Scan the entries below for the word "Dwellings" and copy every line where it turns up.

Items from a dataset:

──────────

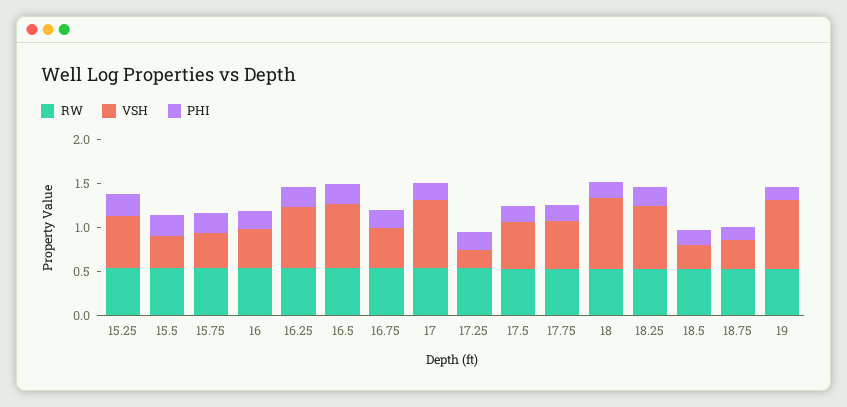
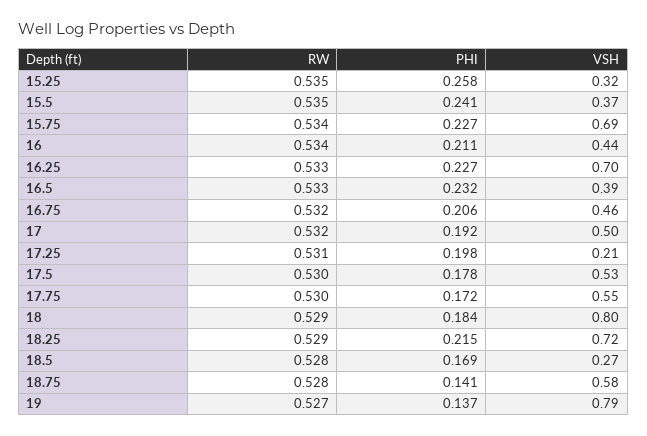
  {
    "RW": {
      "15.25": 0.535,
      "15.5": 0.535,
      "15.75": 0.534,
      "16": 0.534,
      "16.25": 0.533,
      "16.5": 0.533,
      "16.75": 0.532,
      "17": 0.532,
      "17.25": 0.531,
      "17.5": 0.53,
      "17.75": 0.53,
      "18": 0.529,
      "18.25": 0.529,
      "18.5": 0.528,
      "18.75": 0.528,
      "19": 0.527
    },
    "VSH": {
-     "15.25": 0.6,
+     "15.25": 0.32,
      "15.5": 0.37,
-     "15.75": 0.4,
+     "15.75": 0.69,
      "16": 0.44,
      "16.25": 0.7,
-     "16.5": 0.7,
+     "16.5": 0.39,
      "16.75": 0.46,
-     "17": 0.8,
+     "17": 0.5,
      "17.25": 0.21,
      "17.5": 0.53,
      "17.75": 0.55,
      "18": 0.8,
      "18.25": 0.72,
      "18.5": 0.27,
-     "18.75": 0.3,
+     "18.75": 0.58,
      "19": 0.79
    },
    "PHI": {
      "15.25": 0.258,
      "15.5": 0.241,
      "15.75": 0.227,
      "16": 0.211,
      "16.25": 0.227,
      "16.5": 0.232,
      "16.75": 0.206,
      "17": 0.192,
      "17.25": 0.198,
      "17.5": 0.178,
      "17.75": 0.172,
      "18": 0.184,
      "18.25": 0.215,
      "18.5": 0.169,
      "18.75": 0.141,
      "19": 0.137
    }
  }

──────────

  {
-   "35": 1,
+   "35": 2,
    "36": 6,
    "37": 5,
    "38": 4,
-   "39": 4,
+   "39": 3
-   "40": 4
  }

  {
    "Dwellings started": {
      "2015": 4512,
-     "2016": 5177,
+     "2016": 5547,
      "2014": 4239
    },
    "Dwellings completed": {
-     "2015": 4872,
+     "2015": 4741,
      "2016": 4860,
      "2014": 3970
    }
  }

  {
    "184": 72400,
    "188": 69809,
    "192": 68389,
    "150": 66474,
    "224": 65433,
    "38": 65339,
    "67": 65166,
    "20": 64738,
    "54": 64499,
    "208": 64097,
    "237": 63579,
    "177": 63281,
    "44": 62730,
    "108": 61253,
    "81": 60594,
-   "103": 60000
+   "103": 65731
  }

──────────

Reply to the task ->
    "Dwellings started": {
    "Dwellings completed": {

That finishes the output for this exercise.